FEMA approves $113M for PRASA sewer systems improvements
The Federal Emergency Management Agency (FEMA) announced an obligation of $113.6 million to the Puerto Rico Aqueduct and Sewer Authority (PRASA) geared toward repairing the trunk sewers that transport raw sewage to water treatment plants throughout the island for the benefit of more than 100,000 people.
The funds, which are for seven projects, are part of the $3.6 billion that federal agency approved for PRASA through the FEMA Accelerated Awards Strategy (FAASt) in 2021.
The repairs will take place in seven trunk sewers, located in Camuy and Arecibo with an allocation of over $25 million; Caguas, with $24.1 million; Hormigueros and Mayagüez, with $21 million; Arroyo-Guayama, with $15 million; Ponce, with $14.3 million; Carolina and Loíza, with $8.2 million; and Vega Baja, with $6 million.

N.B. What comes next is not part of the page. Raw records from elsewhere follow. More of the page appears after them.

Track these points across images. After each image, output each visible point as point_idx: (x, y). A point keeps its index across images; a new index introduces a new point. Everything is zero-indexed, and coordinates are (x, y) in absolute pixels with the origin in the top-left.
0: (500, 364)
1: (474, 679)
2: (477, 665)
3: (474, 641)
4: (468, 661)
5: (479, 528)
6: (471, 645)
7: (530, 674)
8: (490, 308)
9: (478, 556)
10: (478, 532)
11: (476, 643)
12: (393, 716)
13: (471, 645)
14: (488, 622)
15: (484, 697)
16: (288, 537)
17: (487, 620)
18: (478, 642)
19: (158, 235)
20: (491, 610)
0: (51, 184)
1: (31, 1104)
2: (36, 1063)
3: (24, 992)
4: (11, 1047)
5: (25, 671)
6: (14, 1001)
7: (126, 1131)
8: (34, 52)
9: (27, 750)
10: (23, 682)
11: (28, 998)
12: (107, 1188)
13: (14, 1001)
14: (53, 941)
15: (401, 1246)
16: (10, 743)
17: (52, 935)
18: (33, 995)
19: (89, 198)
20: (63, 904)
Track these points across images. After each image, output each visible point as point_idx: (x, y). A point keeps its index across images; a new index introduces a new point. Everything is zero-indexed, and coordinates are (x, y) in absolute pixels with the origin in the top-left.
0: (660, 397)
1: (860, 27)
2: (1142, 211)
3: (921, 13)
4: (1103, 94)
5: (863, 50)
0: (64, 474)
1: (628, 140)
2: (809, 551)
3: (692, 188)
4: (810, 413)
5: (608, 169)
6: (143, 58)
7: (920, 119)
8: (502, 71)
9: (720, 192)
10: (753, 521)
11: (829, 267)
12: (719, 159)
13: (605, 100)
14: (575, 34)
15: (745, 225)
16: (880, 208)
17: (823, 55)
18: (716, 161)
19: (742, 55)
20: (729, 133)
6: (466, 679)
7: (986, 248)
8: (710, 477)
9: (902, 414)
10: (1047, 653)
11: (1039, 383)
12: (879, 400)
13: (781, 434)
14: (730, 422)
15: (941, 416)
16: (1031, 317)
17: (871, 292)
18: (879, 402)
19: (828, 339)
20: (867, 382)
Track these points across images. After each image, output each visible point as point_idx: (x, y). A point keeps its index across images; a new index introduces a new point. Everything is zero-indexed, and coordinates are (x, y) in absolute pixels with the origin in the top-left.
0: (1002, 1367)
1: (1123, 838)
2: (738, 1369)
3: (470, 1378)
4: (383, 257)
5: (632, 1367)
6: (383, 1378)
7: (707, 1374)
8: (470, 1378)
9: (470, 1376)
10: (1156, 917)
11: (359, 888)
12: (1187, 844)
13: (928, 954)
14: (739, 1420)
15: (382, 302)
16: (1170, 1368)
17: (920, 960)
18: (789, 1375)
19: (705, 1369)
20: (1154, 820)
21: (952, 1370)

“These funds will provide the resources for Puerto Rico to improve nearly 82,000 linear meters of pipelines distributed throughout different sites on the island. These improvements will allow for a more efficient long-term use of water. Also, it will directly impact the health of communities by preventing wastewater overflows which can cause serious health problems,” said the Federal Disaster Recovery Coordinator for Puerto Rico, José G. Baquero.
The pipes of the trunk sewers suffered damage because of the winds, floods and debris that traveled through them during Hurricane María, in addition to the sediment and blackouts that occurred because of the event.
The repairs of these pipelines are necessary to transport raw waters to the treatment plants with as less waste as possible. The treatment plants process the waters until they become adequate water for human, industrial or agricultural use; and eliminates any risk of contamination to the bodies of water on the area, FEMA officials said.
The work seeks to eliminate cracks and holes in the pipes that would otherwise allow roots and rainwater to enter and cause operational problems, such as stoppage, overflows, and mechanical failures.
Meanwhile, PRASA’s Executive President Doriel Pagán said that through an “innovative method to repair sewers,” the public corporation will restore the damage to the sanitary culvert system without having to open trenches or ditches.
Rehabilitation will take place through the Cured-in-Place-Pipe (CIPP) restoration strategy. With this technique, pipes are repaired from the inside with a resin that “cures” or seals once it is in place.
This work does not require excavation, which simplifies the process. The cured pipes offer efficiency and durability. Most of the restorations through this technique are designed to provide a life cycle of about 50 years, she said.
Meanwhile, Central Office for Recovery, Reconstruction and Resiliency Executive Director Manuel A. Laboy, said PRASA’s recovery work continues at a steady pace.
“The obligation of funds for these new recovery projects will provide more resiliency to the system to support the continuity of services directed toward customers,” he said.
The $3.6 billion allocation approved last year through FAASt will contribute to the restoration of 3,000 permanent projects, which include water and wastewater treatment plants, dams, and reservoirs, among other PRASA critical water infrastructure that provides drinking water to its clients.
FAASt is possible through the Bipartisan Budget Act of 2018 (BBA), which ensures that Puerto Rico rebuilds its critical service facilities according to current industry standards and without regard to pre-disaster conditions.